Frau Käßmann hat sich in einer Krisensituation mit einem Satz aus dem Lied Nr. 533 des Evangelischen Gesangbuches Trost zugesprochen: „Du kannst nie tiefer fallen als in Gottes Hand.“
Da irrt die Bischöfin. Es geht noch tiefer. In eine Senkgrube aus verlogenem Pazifismus, intellektueller Unbedarftheit und emotionaler Abstumpfung. Willkommen im Biotop der alldeutschen Friedensbewegung.

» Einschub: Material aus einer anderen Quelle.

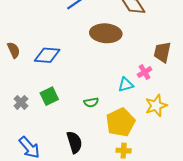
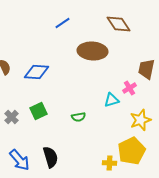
yellow pentagon: (120, 122) -> (132, 151), moved
black semicircle: (74, 142) -> (50, 157), moved

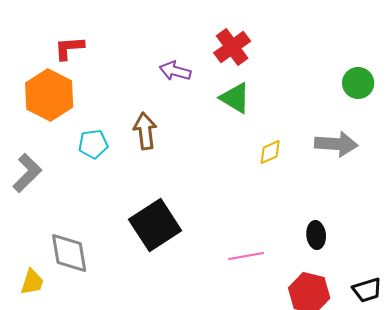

PS1: In einem Interview mit dem SPIEGEL aus dem Jahre 2014 wurde Frau Käßmann gefragt, ob es ein „gerechter Krieg“ war, „als die Alliierten Deutschland von der Herrschaft der Nationalsozialisten befreiten“. Sie antwortete: „Es war sicherlich ein Krieg mit einer guten Intention und am Ende die Befreiung vom Naziterror. Aber mir fällt es schwer, Kriege zu rechtfertigen. Es gibt nur einen gerechten Frieden.“
PS2: Tino Chrupalla, Bundessprecher und Fraktionsvorsitzender der AfD im Bundestag, gibt auf seinem Twitter-Kanal bekannt, er habe „diese Petition für den Frieden unterzeichnet“, denn: „Im Einsatz für den Frieden sollten Parteigrenzen keine Barrieren sein.“ Dagegen kann man nichts sagen, die Frage ist nur, ob Frau Käßmann, Frau Schwarzer und Frau Wagenknecht ihre Unterschriften jetzt zurückziehen werden. Die geltenden Kontaktschuld-Regeln würde so einen Schritt nahelegen.